Entrevista com Celina Martins, da Abcancer
A convivência entre pessoas que passam pelos mesmos problemas, incluindo situações de doença, vem sendo cada vez mais freqüente e estimulada por profissionais de saúde e instituições de atendimento a pacientes. Algumas entidades formadas por profissionais e diversas outras criadas pelos próprios interessados e familiares podem contabilizar conquistas no que se refere a tratamentos, novas formas de encarar o doente, aceleração de pesquisas e tantos outros temas que, no final, representam melhor qualidade de vida para o paciente e para quem convive e cuida deles.
No Brasil, existem associações de pacientes para praticamente todas as doenças: diabetes, doença de Parkinson, intolerância a glúten, câncer e muitas outras. O objetivo é sempre ajudar a ter melhor qualidade e maior quantidade de informações sobre a doença, de forma a facilitar a busca por cuidados, aumentar a adesão ao tratamento prescrito e, principalmente, tornar o portador da doença um participante ativo em seu processo de busca de cura.

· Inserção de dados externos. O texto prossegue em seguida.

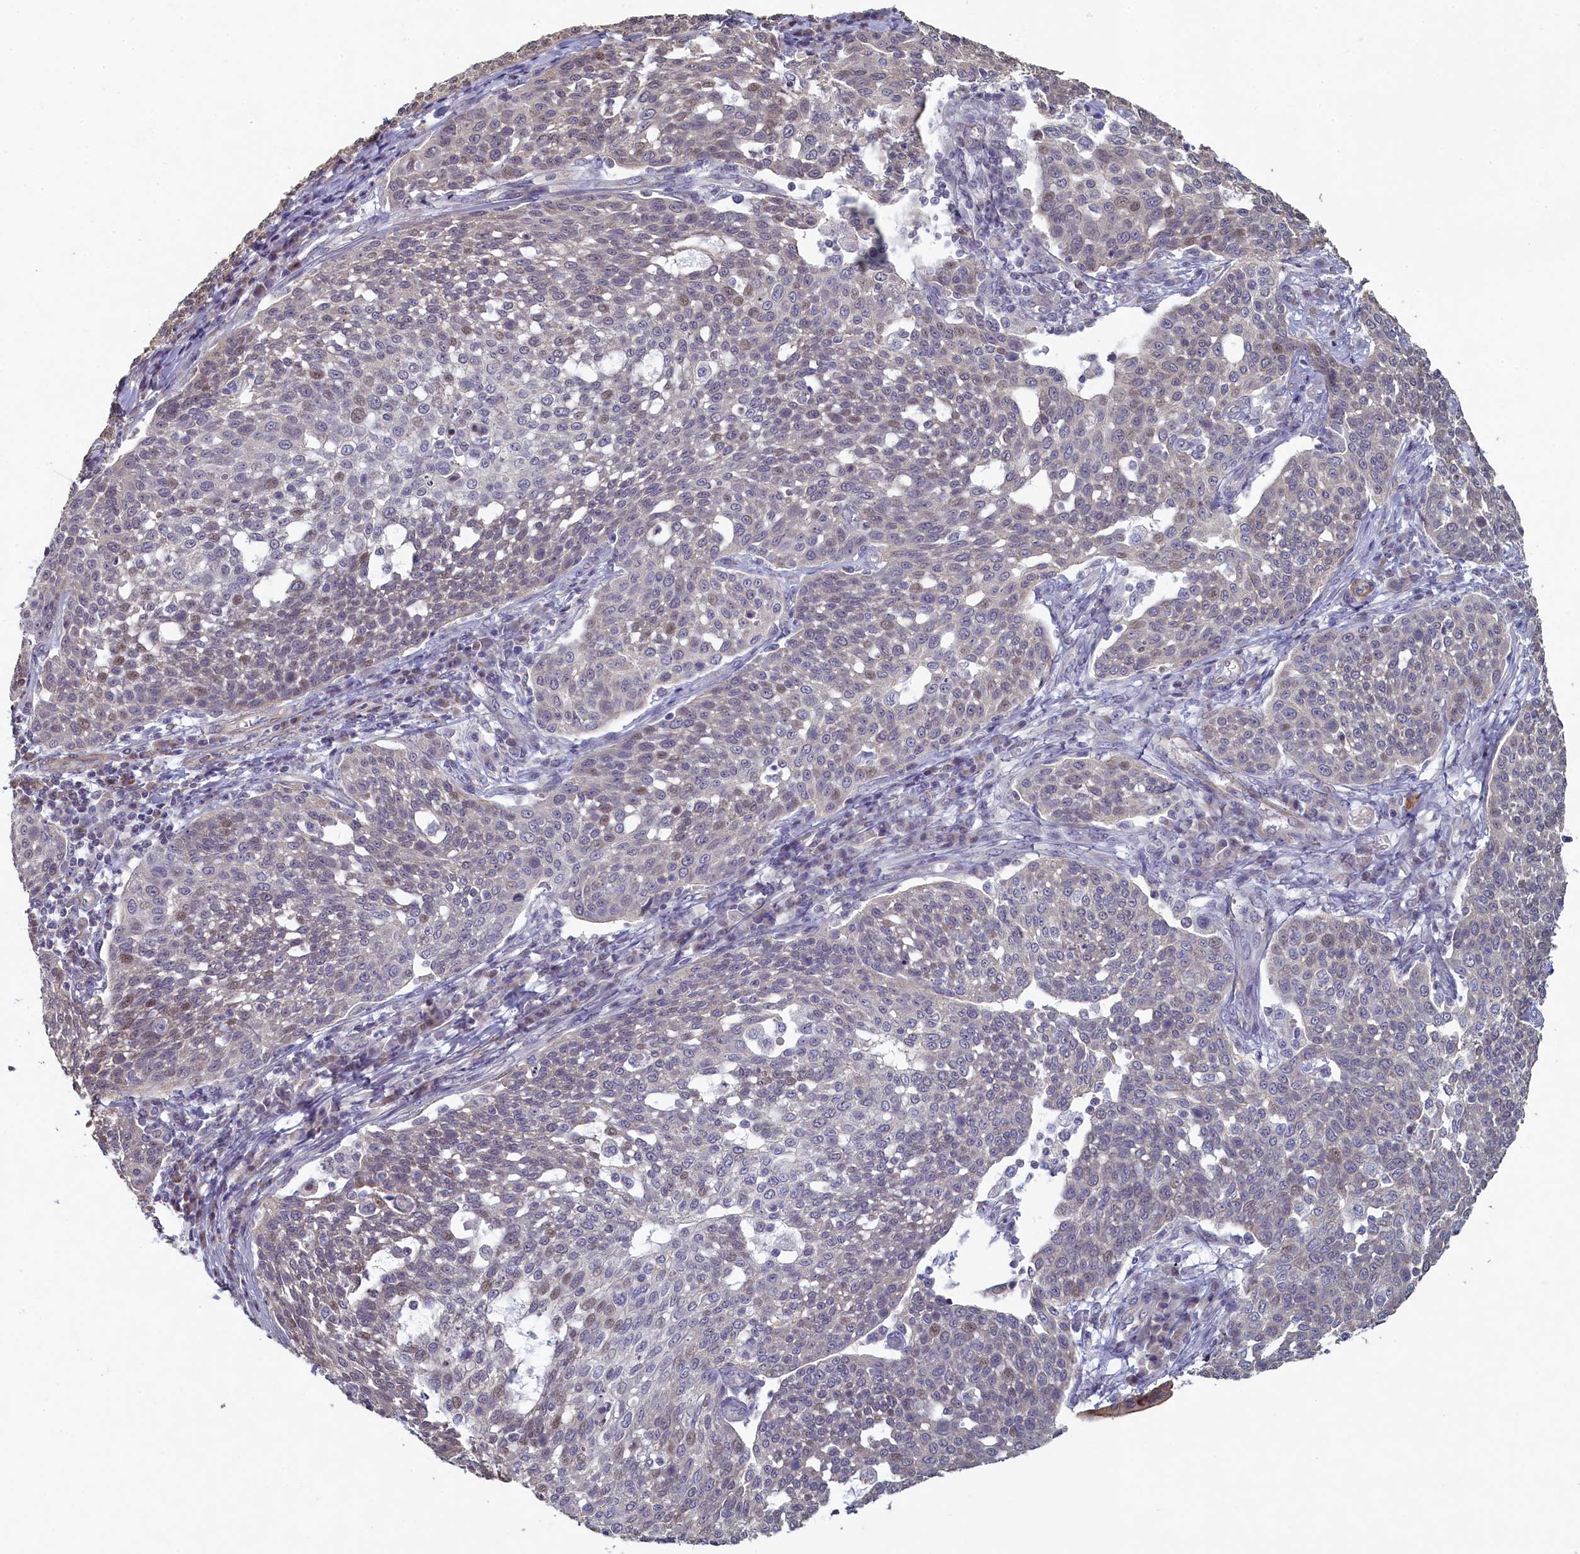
{"staining": {"intensity": "weak", "quantity": "<25%", "location": "nuclear"}, "tissue": "cervical cancer", "cell_type": "Tumor cells", "image_type": "cancer", "snomed": [{"axis": "morphology", "description": "Squamous cell carcinoma, NOS"}, {"axis": "topography", "description": "Cervix"}], "caption": "High power microscopy micrograph of an immunohistochemistry micrograph of squamous cell carcinoma (cervical), revealing no significant positivity in tumor cells.", "gene": "DIXDC1", "patient": {"sex": "female", "age": 34}}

Essa aglutinação de pacientes e familiares em torno de uma causa é um fenômeno que se observa em todo o mundo. Em alguns países, associações conseguem promover eventos que reúnem milhares de pessoas e que ajudam a chamar a atenção para sua causa.
Há também casos de entidades que arregaçam as mangas para valer e criam diversos produtos dirigidos a seu público com o objetivo de facilitar o acesso à informação e reunir cada vez mais pessoas em torno de um mesmo tema.
Esse é o caso, por exemplo, da Vital Options, uma entidade fundada por uma paciente com câncer de mama e que hoje conta com um programa de rádio semanal e uma revista eletrônica, a "Waiting Room".
Outra entidade que lança mão periodicamente de ferramentas eletrônicas para alcançar o paciente, dessa vez no Brasil, é a Abcancer - Associação Brasileira do Câncer, que promove debates virtuais com especialistas no segmento de câncer. A entidade vem realizando esse tipo de evento desde o início de 2007 e segundo Celina Martins, gerente de desenvolvimento institucional, a participação em média tem sido de 30 pessoas. Para ela, levar informação por meio da internet tem a vantagem de permitir a participação de pessoas que não estão em condições de sair de casa.
"Além disso, o debate on line facilita a participação de quem é tímido ou não quer se expor", acredita Celina.